そのため、個人事業主は自己資金や所得の黒字が、どの程度の期間続いているかをチェックされます。対象となるのは、過去3年分の所得です。1年でも赤字があると、審査に落ちる可能性が高まります。
信用情報は、キャッシングやクレジットカードの使用履歴などをチェックされ、過去に滞納や債務整理が発生していると、審査の難易度は跳ね上がります。健康状態は持病や既往症の有無をチェックされるため、健康に問題がないタイミングでローンの申し込みを行いましょう。
個人事業主がローンを組むメリット
個人事業主がローンを組むためには、さまざまなハードルを超える必要がありますが、その分メリットも存在します。個人事業主がローンを組む具体的なメリットは、以下のとおりです。
設備投資や事業の拡大がしやすくなる
メリットの1つとして、設備投資や事業の拡大がしやすくなる点が挙げられます。ビジネスにおいて、アイデアをすぐに実現するためにも、元手となる資金の有無は重要です。
とくに現代のビジネスは環境の変化が早く、動き出しが遅いとそのままビジネスチャンスを逃してしまいかねません。融資を受けることで資金の問題を解決し、スピード感のある事業展開を行えます。
融資を受けた実績を作れる
融資を受けた実績を作れる点も、ローンを組むメリットです。融資の審査は時間がかかるものですが、2回目からは事業内容や代表者との面識もあるため、審査期間が短くなり融資を早く受けられます。
また、融資を受け、完済した実績があれば、業績が悪化したときもローンの審査に通過する可能性も高まります。
ローン利息が経費として扱える
そのほかのローンを組むメリットとして、ローン利息を経費として扱える点も挙げられます。これは、ローンの利息が設備投資や運転資金としてお金を借りた際にかかった費用として認められるためです。

____

_依頼文 A_:
個人事業主のローンの文章のうち、「個人事業主がローンを組むメリット」から始まり「となる資金の有無は重要です。」で終わる部分を、一字一句変えずに繰り返してもらえますか。
_依頼文 B_:
個人事業主のローンの文章の最後の文に続けて、次の部分を書き上げてもらえますか。
この後に続く資料は、個人事業主のローンの文章とは関係がありません。

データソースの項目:

____

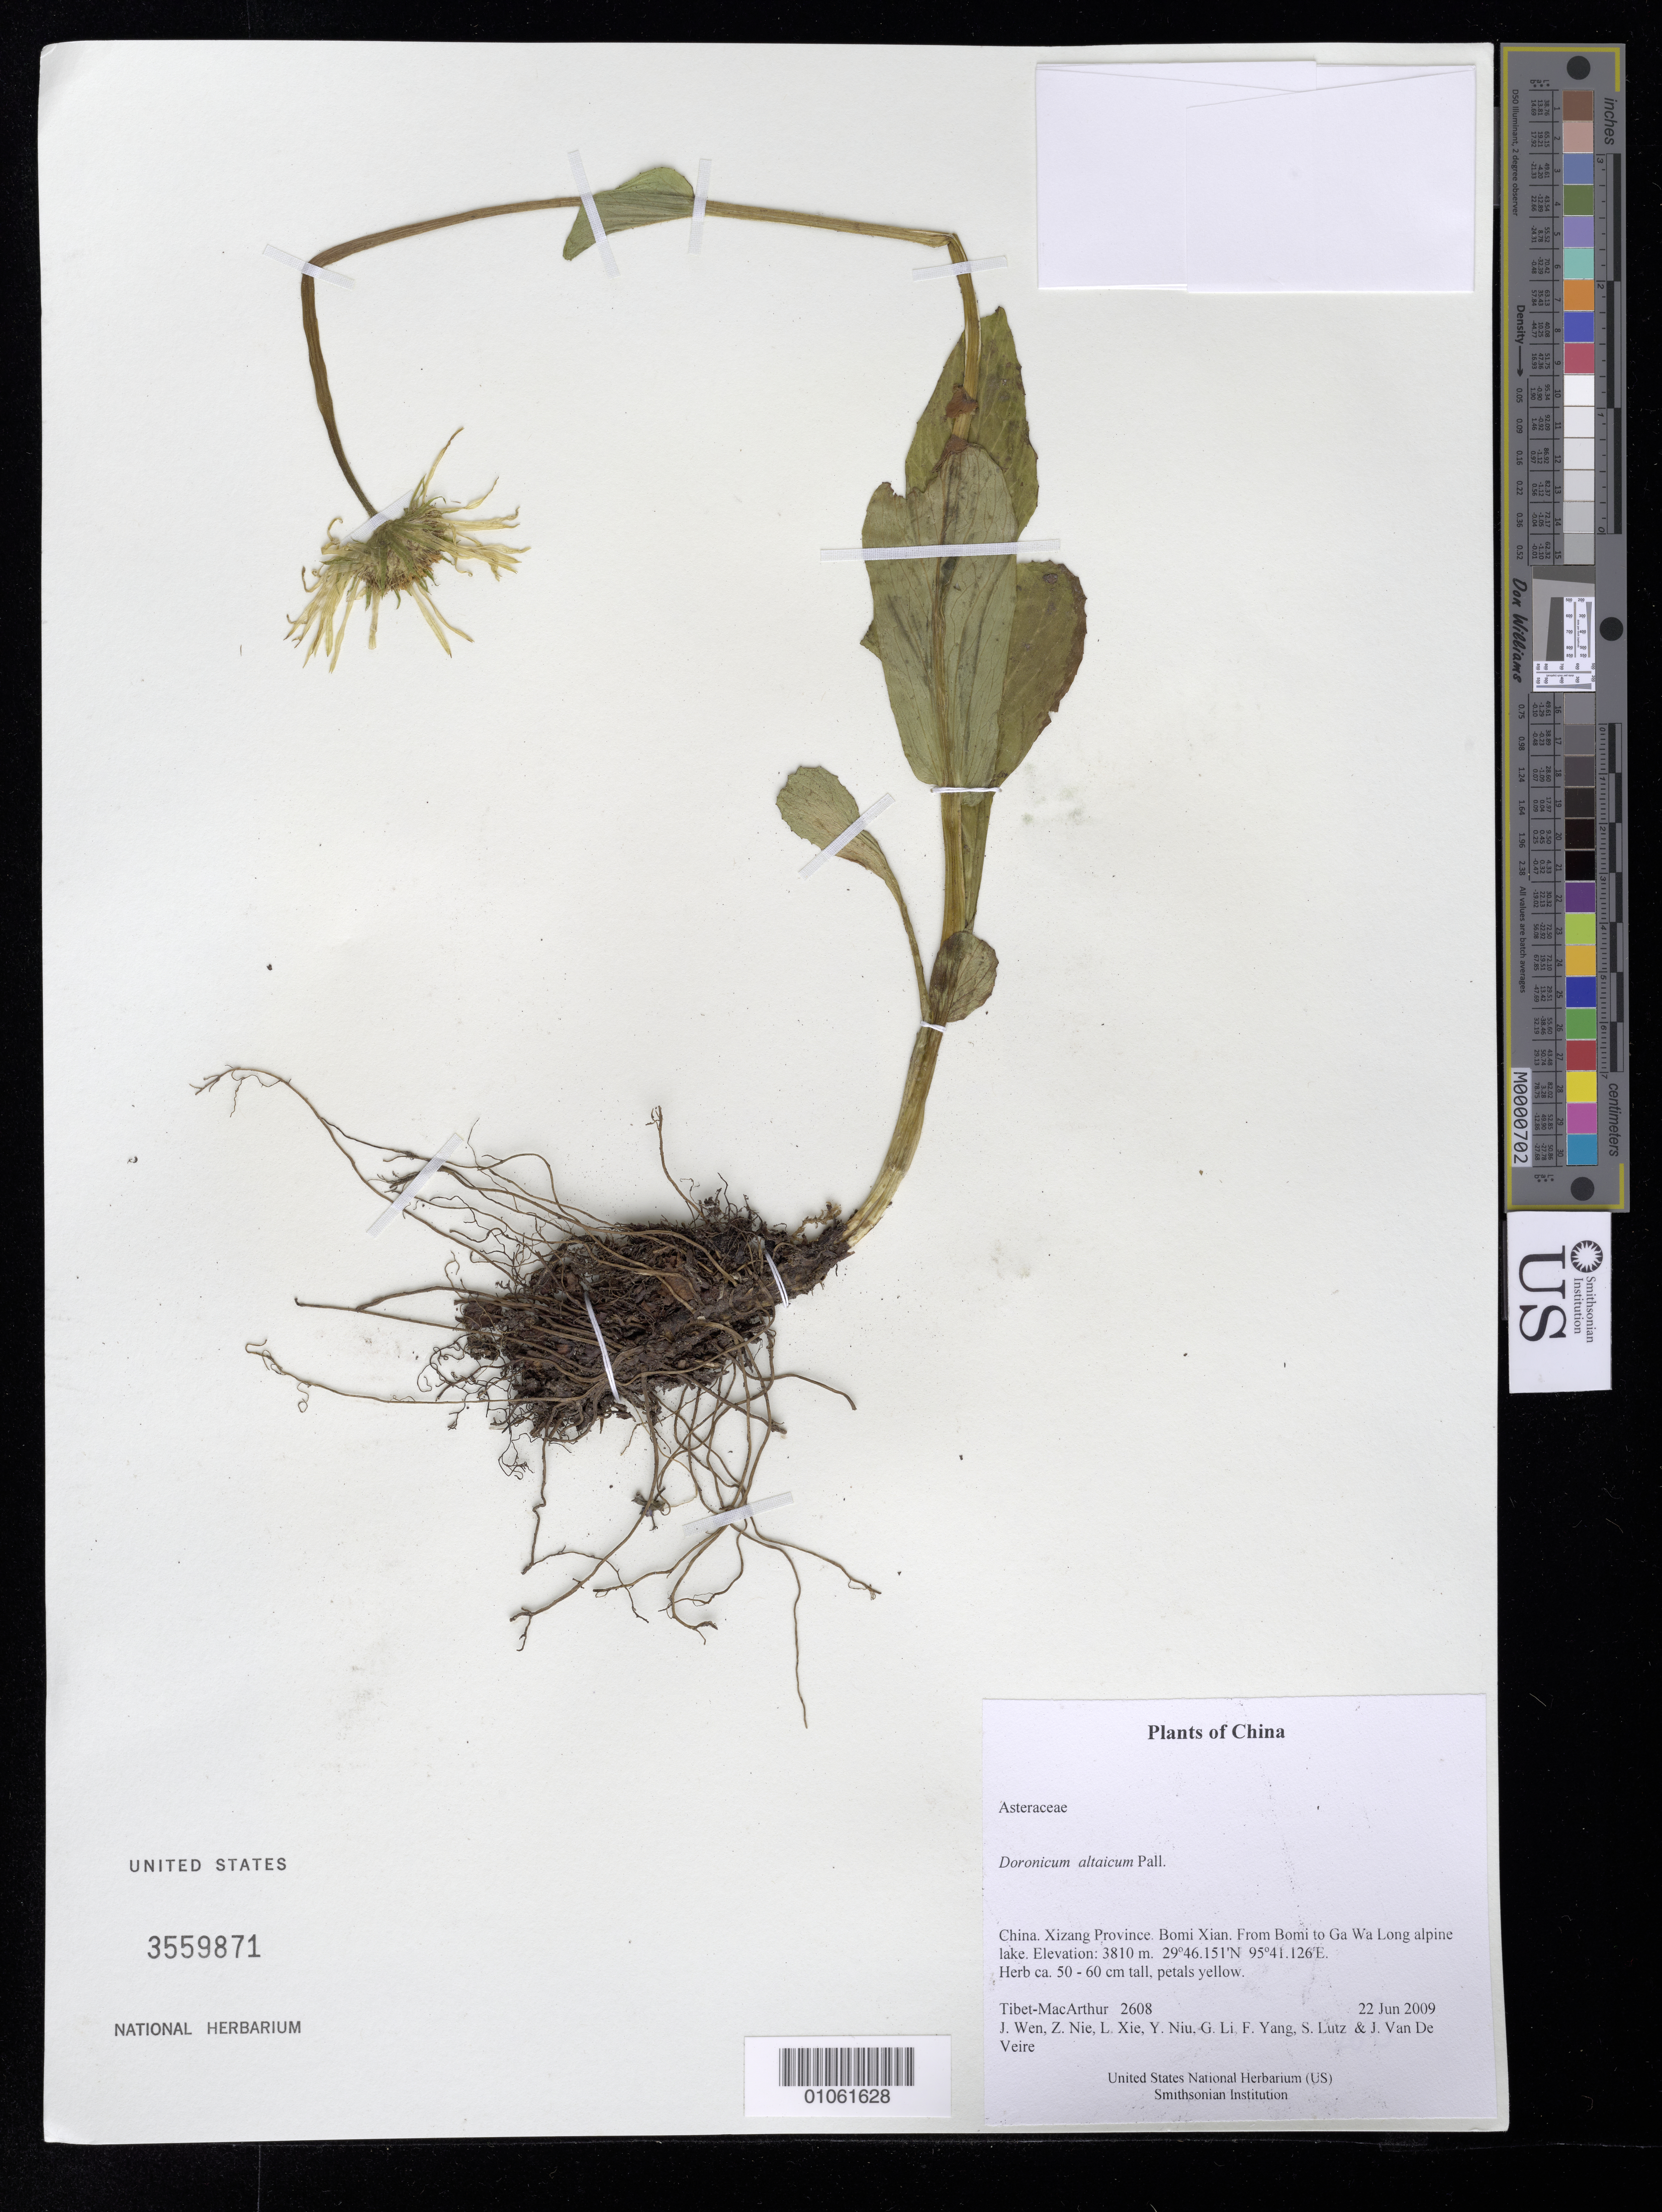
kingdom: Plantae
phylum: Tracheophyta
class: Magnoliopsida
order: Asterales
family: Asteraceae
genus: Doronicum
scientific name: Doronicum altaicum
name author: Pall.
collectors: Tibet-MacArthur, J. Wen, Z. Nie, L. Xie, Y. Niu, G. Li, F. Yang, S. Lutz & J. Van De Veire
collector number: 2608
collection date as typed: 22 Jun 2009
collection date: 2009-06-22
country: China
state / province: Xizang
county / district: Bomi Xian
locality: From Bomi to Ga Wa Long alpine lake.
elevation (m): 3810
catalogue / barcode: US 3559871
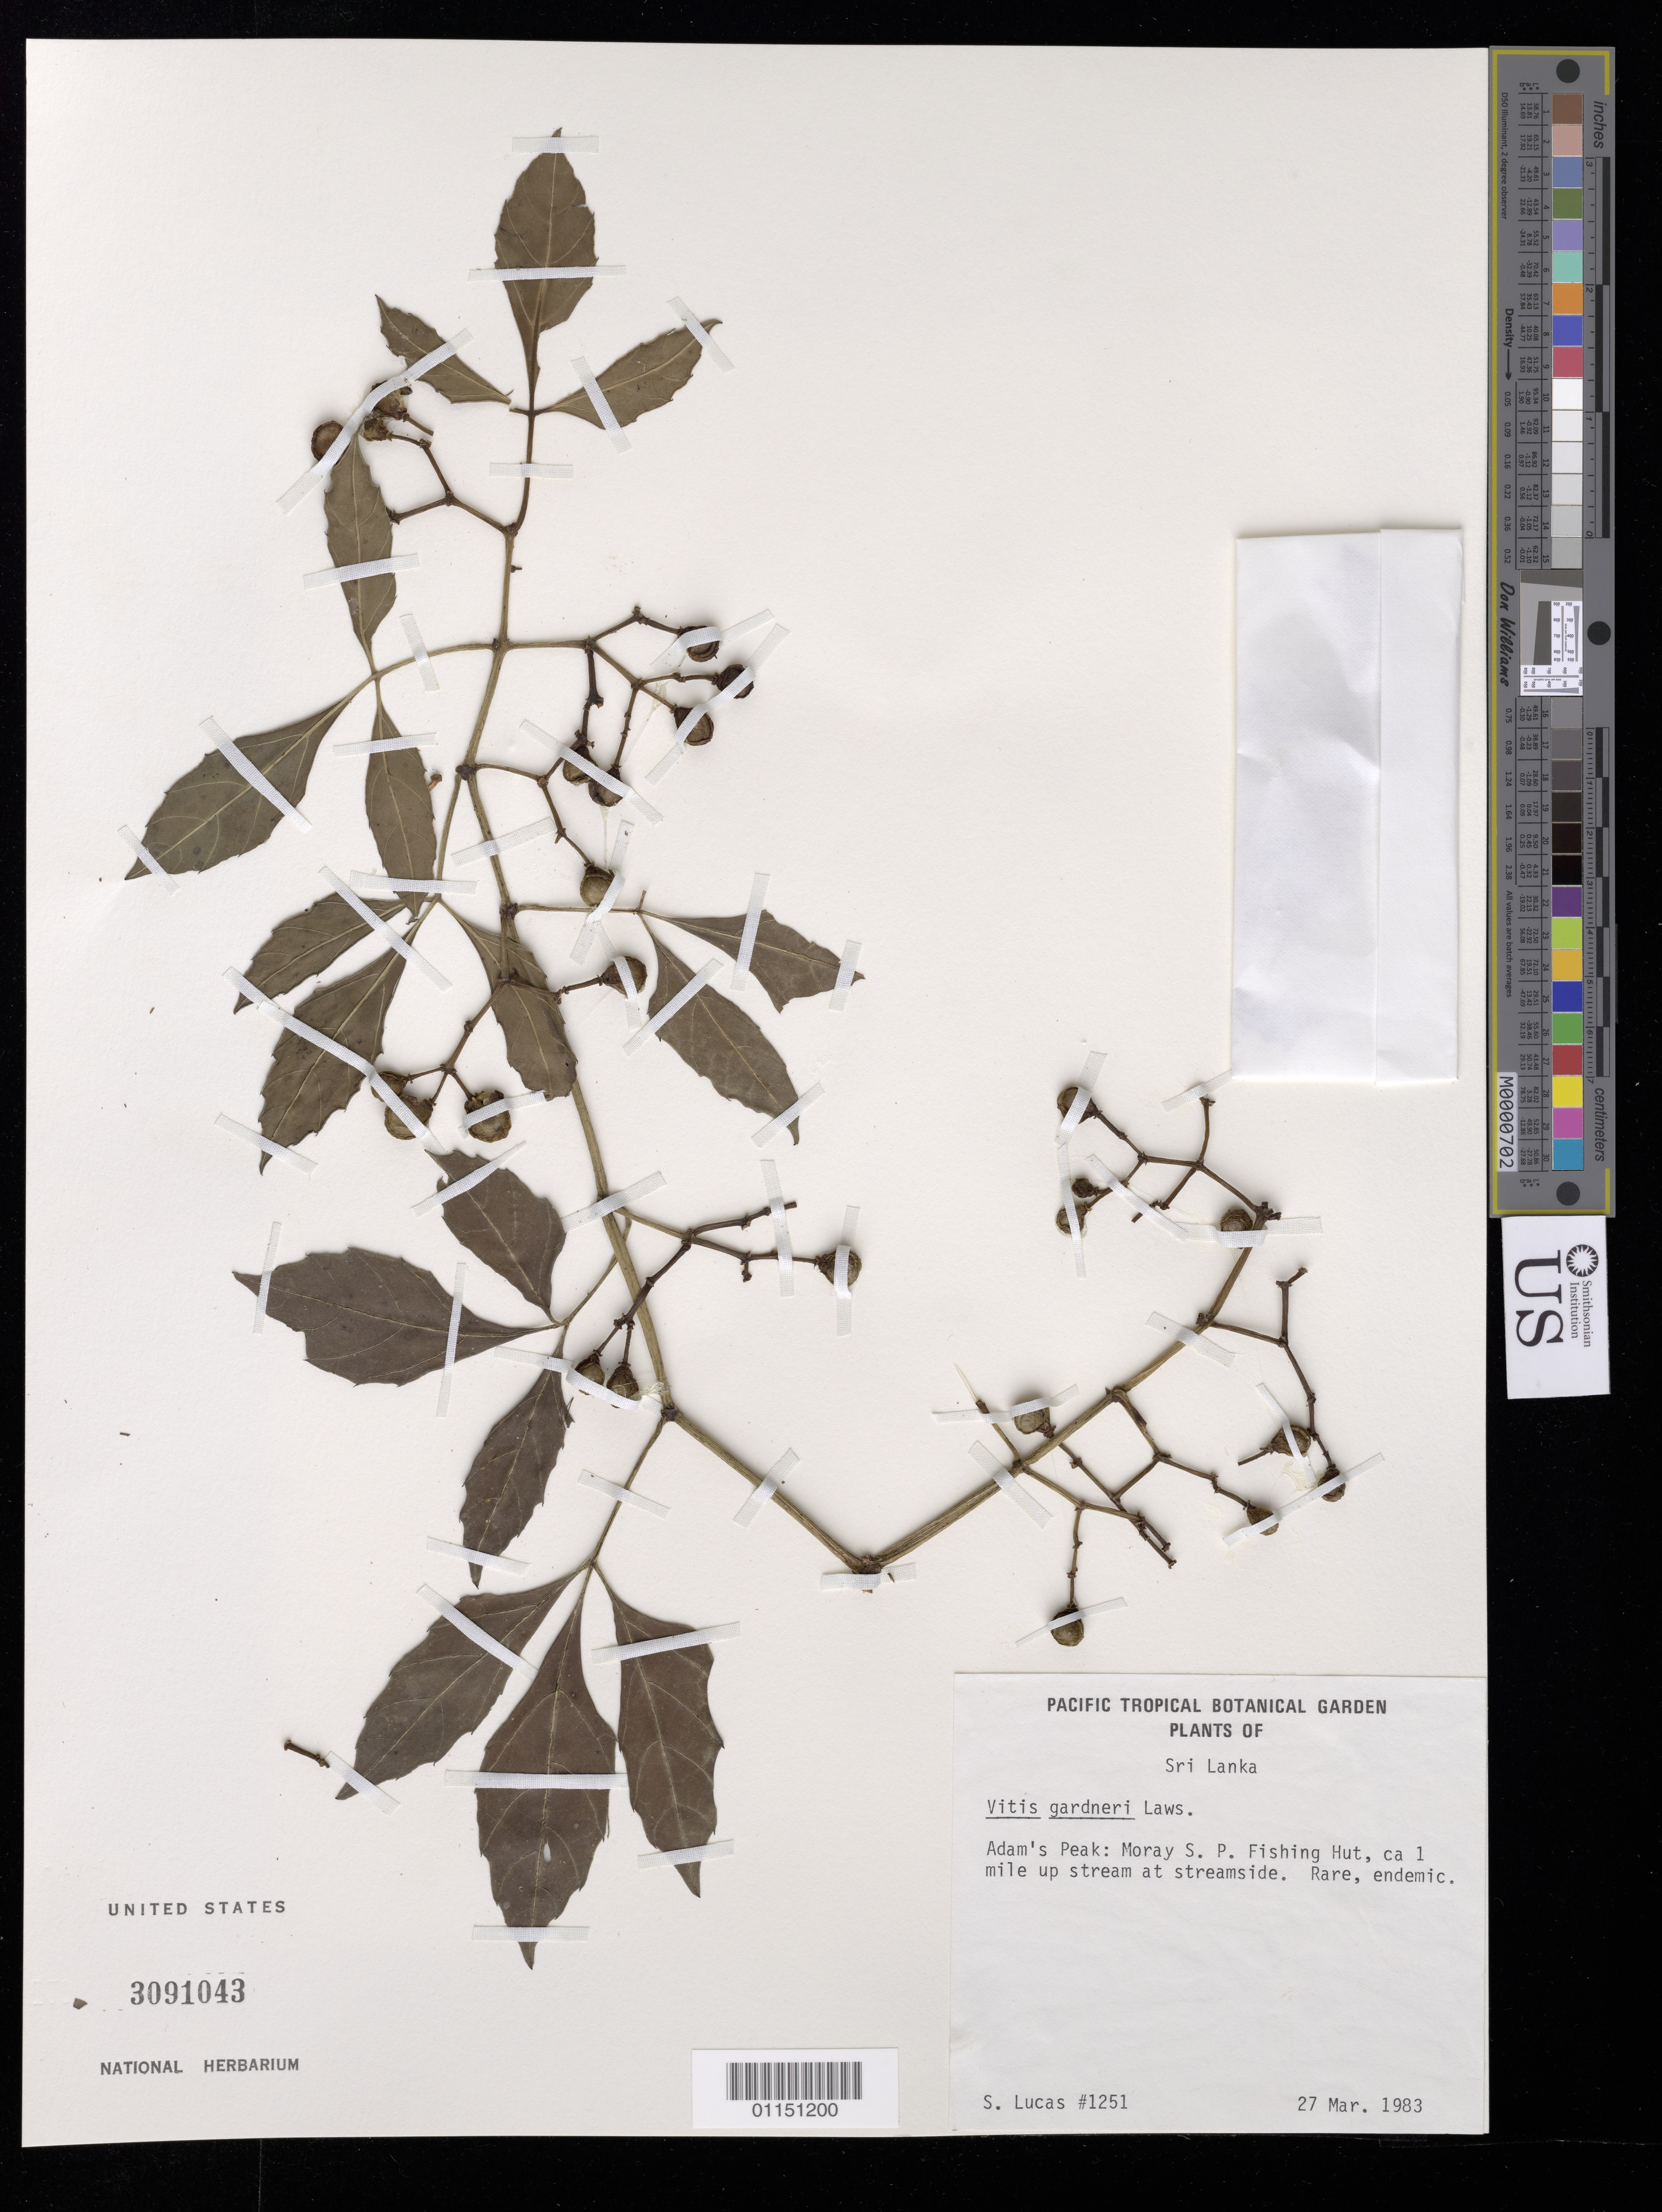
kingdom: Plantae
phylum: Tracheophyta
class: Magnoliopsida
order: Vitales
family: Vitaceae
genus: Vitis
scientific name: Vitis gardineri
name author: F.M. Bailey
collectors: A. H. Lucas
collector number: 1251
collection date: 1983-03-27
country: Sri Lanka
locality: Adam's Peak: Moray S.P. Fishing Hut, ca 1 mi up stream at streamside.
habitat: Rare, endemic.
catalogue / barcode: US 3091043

____

_出力結果 A_:
個人事業主がローンを組むメリット
個人事業主がローンを組むためには、さまざまなハードルを超える必要がありますが、その分メリットも存在します。個人事業主がローンを組む具体的なメリットは、以下のとおりです。
設備投資や事業の拡大がしやすくなる
メリットの1つとして、設備投資や事業の拡大がしやすくなる点が挙げられます。ビジネスにおいて、アイデアをすぐに実現するためにも、元手となる資金の有無は重要です。

_出力結果 B_:
ただし、ローンで必要経費にできるのは、支払利息のみである点に注意してください。また、支払利息であっても、住宅ローンのようなプライベートな目的で利用している支払利息は経費として認められません。
個人事業主がローンを組むデメリット
個人事業主がローンを組むことで、さまざまなメリットを享受できますが、もちろんデメリットも一定数存在します。個人事業主がローンを組む主なデメリットは、以下のとおりです。
ローン返済の負担が増えるリスク
個人事業主がローンを組むデメリットの1つとして、ローン返済の負担の増加が挙げられます。ビジネスローンの金利は一般的なローンよりも金利が高く設定されており、返済額も大きいです。そのため、融資を受けた結果、返済に追われてしまい、事業に影響が出る可能性も否定できません。
また、融資の返済は大きなストレスの原因になりやすいです。ストレスによって体調を崩した結果、事業そのものが続けられなくなるリスクもあります。
どのようなリスクが存在するのか理解したうえで、ローンを利用するか決定しましょう。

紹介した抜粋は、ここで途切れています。